En guise de prologue, on trouve une présentation synthétique de l’histoire du site qui rend compte des débats scientifiques les plus récents relatifs à la question de sa fondation comme à celle de son insertion dans un hinterland libyco-punique densément urbanisé. On y trouve notamment les derniers développements relatifs à l’identité de certaines cités pérégrines des alentours, comme Thimida Regia.

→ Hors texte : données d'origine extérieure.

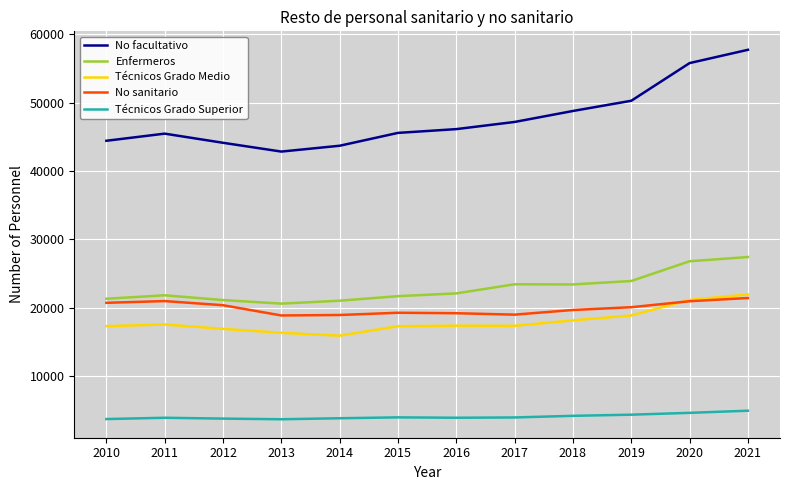

True or false: Enfermeros has more than 0 interior local peaks.

True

Mais l’essentiel de cette brochure offre une remarquable rétrospective de l’ensemble de nos connaissances sur les structures archéologiques mises au jour par P. Gauckler au xixe siècle. Aménagement hydrauliques, parure monumentale publique, demeures de notables : c’est la vie quotidienne d’une colonie romaine proche d’une capitale provinciale de l’Empire romain qui se déroule au gré des photos et des documents d’archives placés en regard des textes composés par les commissaires de l’exposition. Chaque élément structurel de l’urbanisme d’Uthina est dévoilé dans son contexte historique et archéologique, ce qui permet très vite de remarquer que tous les éléments de datation convergent pour placer la construction des grands monuments publics  ‑ le capitole, les grands thermes, le théâtre, l’amphithéâtre – dans la première moitié du IIe siècle de n. è., c’est-à-dire sous les Antonins. Les études statistiques ont montré que les grands monuments d’Uthina plaçaient la colonie au rang des cités les plus importantes de l’Afrique proconsulaire. Si l’on veut tenter de mieux comprendre les implications de telles informations, il suffit de se rappeler qu’à quelques kilomètres au nord d’Uthina, Carthage se dote à la même époque de nouvelles structures urbanistiques de prestige. Dès lors, il est clair qu’une colonie comme Uthina semble parfaitement représentative du grand mouvement d’aemulatio urbanistique qui a touché l’Afrique Proconsulaire à la suite de sa capitale.

 

Mais l’apport réel de cette brochure, le catalogue des objets, est le point de focalisation du projet de mise en valeur touristique du site d’Uthina. Mis au jour lors des dégagements des grands monuments publics évoqués plus haut, ils permettent une appréhension plus concrète de la somptuosité de la parure urbaine, tant sur le plan des revêtements des monuments que sur celui de leur ornementation statuaire. Parvenus jusqu’à nous sous forme de fragments de dimensions imposantes, majoritairement en marbre, ces objets évoquent sans peine la somptuosité des dépenses municipales. Outre les statues de divinités, les portraits de notables, les fragments de corniches ou de chapiteaux, on remarque une série de reliefs rappelant a priori des scènes de processions de magistrats ou de prêtres appartenant aux collèges majeurs de l’État romain.

 

Cette brochure, ainsi que les illustrations photographiques ou topographiques qui l’enrichissent, illustre bien l’importance du croisement des archives photographiques et du travail sur les sources archéologiques. Elle montre également l’importance de l’utilisation des archives du xixe siècle dans la construction de l’histoire des découvertes archéologiques en Tunisie. Elle constitue par conséquent une excellente invitation à la découverte ou à la redécouverte du travail des chercheurs in situ.